### Exercise input
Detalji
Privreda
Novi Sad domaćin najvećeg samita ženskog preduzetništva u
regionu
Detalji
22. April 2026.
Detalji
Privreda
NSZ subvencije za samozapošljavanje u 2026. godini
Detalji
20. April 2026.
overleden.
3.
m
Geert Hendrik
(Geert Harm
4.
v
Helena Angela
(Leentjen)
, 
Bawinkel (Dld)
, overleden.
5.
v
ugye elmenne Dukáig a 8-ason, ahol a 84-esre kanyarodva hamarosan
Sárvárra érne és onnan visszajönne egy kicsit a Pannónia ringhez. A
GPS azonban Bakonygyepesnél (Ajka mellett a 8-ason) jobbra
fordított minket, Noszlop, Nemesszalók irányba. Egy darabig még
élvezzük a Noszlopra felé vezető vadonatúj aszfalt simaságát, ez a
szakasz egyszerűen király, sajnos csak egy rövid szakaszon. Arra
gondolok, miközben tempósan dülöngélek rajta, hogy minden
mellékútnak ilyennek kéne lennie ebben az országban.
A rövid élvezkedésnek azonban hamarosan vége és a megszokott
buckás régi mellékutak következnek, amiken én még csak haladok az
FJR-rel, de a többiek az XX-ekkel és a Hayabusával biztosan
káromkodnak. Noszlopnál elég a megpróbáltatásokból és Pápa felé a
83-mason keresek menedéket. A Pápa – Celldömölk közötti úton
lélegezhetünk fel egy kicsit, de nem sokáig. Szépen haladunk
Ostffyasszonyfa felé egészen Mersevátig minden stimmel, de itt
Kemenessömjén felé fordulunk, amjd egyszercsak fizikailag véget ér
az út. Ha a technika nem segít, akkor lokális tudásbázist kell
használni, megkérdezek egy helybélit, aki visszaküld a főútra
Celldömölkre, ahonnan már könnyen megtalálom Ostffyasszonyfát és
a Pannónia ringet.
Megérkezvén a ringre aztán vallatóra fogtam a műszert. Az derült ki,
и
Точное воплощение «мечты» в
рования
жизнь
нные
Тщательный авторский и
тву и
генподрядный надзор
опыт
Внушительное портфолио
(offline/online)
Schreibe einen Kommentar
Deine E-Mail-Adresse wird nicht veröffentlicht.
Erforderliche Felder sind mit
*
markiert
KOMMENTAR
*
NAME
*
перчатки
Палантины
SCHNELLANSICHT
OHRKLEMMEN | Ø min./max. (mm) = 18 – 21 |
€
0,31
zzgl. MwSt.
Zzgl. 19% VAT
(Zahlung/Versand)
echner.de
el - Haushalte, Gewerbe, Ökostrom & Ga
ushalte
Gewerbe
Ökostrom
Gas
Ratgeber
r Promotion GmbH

### Prompt
Find the word "rövid" in the entries, then copy out every line that has it.

### Exercise answer
szakasz egyszerűen király, sajnos csak egy rövid szakaszon. Arra
A rövid élvezkedésnek azonban hamarosan vége és a megszokott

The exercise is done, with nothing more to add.